Items listed in a dataset
————————
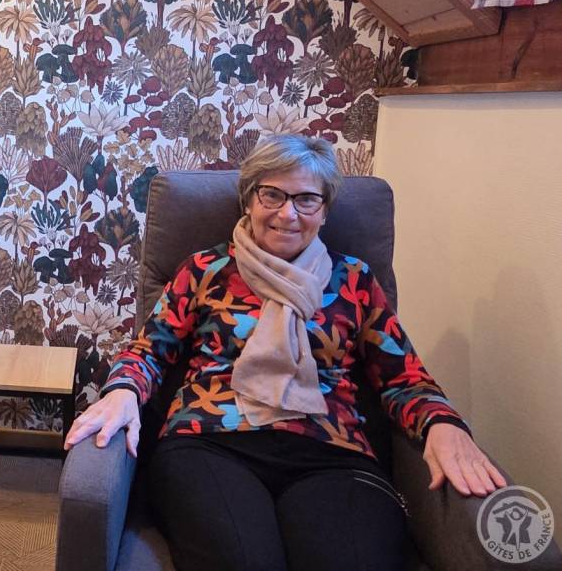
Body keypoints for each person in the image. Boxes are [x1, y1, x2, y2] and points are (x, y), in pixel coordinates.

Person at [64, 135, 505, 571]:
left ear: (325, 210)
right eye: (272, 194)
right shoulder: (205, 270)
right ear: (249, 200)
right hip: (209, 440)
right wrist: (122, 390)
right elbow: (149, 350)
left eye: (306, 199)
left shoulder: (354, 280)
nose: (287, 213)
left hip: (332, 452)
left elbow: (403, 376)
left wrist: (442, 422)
————————
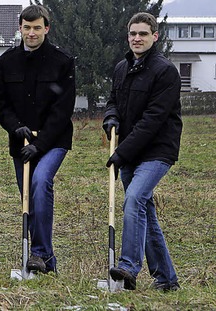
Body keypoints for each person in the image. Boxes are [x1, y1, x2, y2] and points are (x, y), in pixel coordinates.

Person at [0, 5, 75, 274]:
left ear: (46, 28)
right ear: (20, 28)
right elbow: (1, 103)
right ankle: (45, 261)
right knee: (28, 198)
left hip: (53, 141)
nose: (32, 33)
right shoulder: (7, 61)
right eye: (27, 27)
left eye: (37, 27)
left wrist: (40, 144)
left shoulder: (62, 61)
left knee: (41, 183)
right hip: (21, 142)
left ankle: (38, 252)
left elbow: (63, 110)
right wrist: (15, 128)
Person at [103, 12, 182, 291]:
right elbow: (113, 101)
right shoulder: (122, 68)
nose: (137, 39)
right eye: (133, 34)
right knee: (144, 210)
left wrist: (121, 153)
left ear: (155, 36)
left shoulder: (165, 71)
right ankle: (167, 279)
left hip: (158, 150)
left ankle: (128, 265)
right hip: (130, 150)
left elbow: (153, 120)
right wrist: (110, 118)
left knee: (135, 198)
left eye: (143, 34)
————————
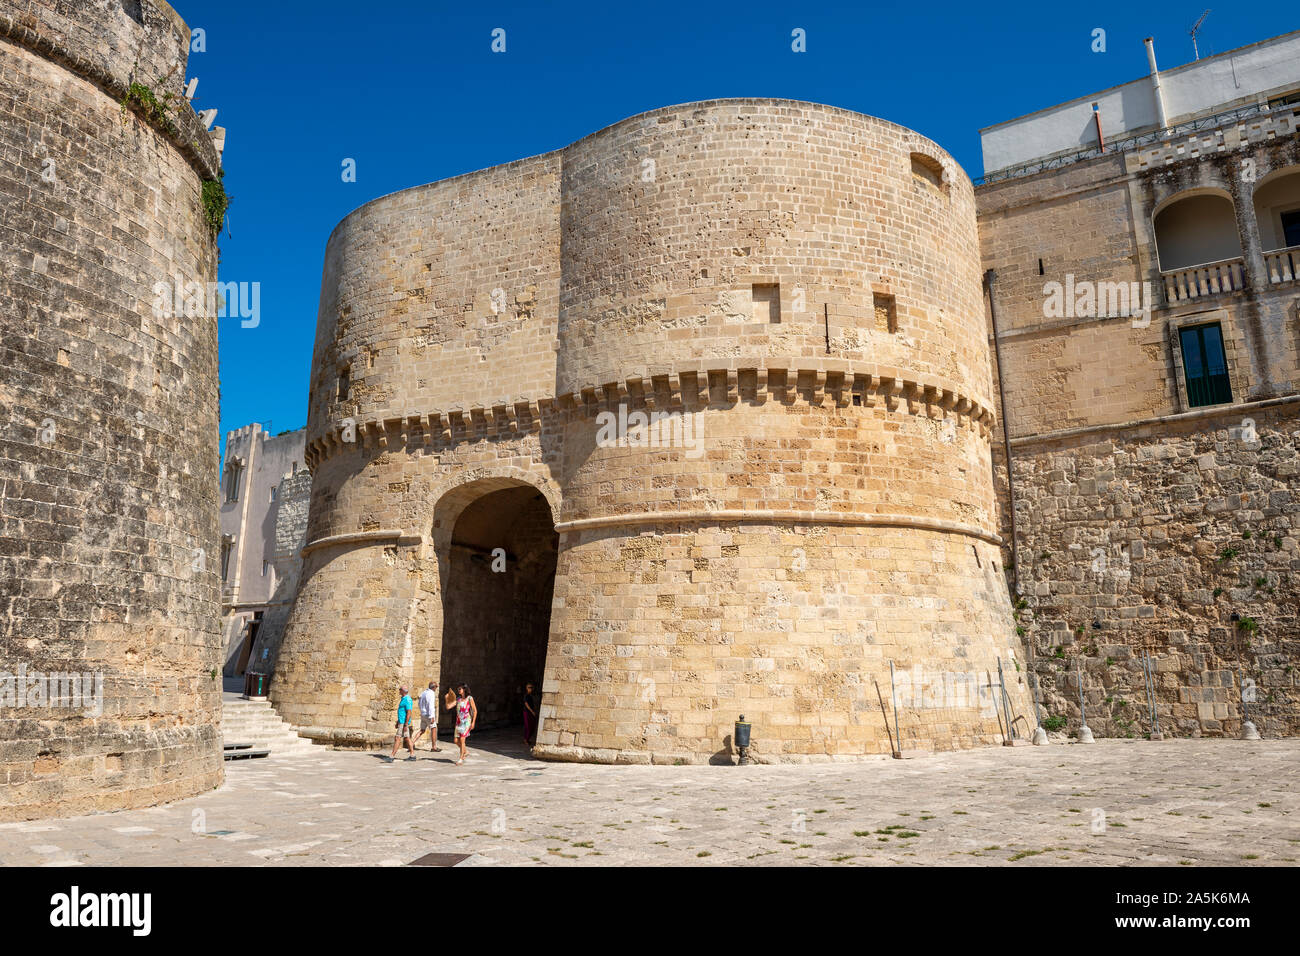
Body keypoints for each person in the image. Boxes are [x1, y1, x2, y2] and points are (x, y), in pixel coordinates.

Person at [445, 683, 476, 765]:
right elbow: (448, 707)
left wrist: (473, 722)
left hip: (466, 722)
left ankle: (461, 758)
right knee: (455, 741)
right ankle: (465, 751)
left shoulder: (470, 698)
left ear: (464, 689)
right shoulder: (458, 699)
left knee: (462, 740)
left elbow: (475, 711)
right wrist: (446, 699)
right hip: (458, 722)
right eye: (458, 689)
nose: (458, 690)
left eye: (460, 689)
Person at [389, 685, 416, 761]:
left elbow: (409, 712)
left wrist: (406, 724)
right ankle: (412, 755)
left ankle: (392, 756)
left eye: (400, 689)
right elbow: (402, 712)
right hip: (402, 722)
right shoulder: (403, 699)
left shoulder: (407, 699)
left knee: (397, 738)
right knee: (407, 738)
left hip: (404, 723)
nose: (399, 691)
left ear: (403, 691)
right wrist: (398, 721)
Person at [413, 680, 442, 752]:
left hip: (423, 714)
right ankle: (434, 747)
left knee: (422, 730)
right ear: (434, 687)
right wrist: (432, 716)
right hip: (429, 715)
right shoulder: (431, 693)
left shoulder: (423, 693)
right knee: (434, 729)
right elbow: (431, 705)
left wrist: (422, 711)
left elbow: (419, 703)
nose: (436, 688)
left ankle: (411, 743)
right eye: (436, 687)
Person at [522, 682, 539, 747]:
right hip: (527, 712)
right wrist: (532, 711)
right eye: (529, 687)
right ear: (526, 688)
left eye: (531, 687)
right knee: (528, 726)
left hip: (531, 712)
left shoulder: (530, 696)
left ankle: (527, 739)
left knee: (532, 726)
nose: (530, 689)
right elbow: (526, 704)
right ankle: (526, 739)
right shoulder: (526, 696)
————————
Return every line of the data above in which "knee" appears.

Solution for this task
right knee: (28, 198)
left knee: (41, 183)
right knee: (144, 210)
left knee: (135, 198)
right knee: (455, 741)
left knee: (462, 740)
left knee: (397, 738)
right knee: (407, 738)
left knee: (422, 730)
right knee: (434, 729)
right knee: (528, 726)
left knee: (532, 726)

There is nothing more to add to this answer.